The scholar doesn't say, "The Samaritan." He says, "The one who treated him with mercy." This is probably more deliberate on the narrator's part (Luke) to further distance the traditional concept of "chosen people" from the concepts of righteousness and unrighteousness.
It also allows for a beautifully simple and powerful answer from Christ: "Go and do likewise." It's a direct answer that leaves no room for refute or debate.
This is incredibly timely for us here in America and around the world where tragedies seem to draw lines between groups and races across the country and the world. All you have to do is look at Facebook, Twitter, or watch the news to see that everyone has an opinion on the issues that plague our society. Most of them are no more than canned catchphrases that people can put on bumper stickers or on banners to catch others' attention. They tend to lean entirely one way or entirely the other.
The words of this Gospel passage are a reminder to stop looking at ourselves as belonging to one camp or the other. We are not different races. We are the human race. We are not children of the light or dark. We are children of God. And while that may sound just as shallow as some of the views we scroll past every day, if we really take the time to let those ideas sink in, we can start the process of divorcing ourselves from the labels we've placed on each other and start seeing Christ within one another.
It's also important not to undermine the tragic loss of life. A man who falls victim to robbers loses his money and possessions. But money can be earned or given. Possessions can be bought or bestowed. Life is not refundable. Life is precious and fleeting, and the wasting of it is not only a disgrace to the gift that God bestows on us, but a crime against everything that was possible for the life that was taken.
Think of someone you know or someone you've met. Perhaps it's someone you've harbored a prejudice against, even if you don't know why. Maybe it's because you labeled them--whether consciously or subconsciously--as something that triggers a negative connotation in your mind.

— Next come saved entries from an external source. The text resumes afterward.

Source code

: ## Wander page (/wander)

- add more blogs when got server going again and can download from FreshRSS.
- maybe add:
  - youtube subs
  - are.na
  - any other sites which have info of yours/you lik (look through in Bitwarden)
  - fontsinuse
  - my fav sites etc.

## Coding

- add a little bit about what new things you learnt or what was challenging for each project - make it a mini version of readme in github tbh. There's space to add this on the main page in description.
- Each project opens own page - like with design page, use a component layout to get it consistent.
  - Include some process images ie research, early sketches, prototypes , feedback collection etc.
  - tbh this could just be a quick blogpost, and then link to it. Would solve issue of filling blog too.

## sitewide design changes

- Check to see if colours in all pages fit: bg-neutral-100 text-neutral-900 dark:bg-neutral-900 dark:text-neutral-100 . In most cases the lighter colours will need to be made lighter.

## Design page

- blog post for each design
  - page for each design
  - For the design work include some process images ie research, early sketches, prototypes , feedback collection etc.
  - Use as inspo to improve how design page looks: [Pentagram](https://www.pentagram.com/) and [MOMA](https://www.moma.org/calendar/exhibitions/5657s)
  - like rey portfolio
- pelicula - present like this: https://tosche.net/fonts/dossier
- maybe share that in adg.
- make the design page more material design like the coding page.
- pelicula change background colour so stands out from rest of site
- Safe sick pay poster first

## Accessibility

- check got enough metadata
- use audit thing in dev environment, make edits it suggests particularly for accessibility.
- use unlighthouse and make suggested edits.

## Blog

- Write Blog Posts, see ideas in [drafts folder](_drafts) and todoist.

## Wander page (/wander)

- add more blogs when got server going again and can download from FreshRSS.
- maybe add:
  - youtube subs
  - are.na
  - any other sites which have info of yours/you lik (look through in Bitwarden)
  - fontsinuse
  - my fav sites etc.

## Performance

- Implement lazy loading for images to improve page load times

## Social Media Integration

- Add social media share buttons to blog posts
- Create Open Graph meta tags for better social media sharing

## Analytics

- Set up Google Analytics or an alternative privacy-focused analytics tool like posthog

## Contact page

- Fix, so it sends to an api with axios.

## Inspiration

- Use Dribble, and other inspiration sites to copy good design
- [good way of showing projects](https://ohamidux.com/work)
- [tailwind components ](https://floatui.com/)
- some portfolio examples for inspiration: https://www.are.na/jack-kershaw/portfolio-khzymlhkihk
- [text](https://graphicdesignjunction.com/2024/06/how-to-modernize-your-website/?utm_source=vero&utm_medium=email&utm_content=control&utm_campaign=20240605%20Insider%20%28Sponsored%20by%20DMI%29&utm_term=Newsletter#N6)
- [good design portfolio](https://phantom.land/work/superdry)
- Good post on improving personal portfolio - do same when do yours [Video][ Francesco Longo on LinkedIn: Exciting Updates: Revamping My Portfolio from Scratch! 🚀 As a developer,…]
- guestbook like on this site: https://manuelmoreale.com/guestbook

Now replace that label with "Christ":
The person is not "one of them." They are Christ.
A popular song by Joan Osborne once asked, "What if God was one of us?"
Maybe we should stop asking that and instead remind ourselves that God is all of us.
The story of the Good Samaritan teaches us that every one of us has the capacity for good; the capacity for mercy.
The story of Jesus and the scholar teaches us that the mercy we are capable of is for everyone, not just those we've labeled as "worthy."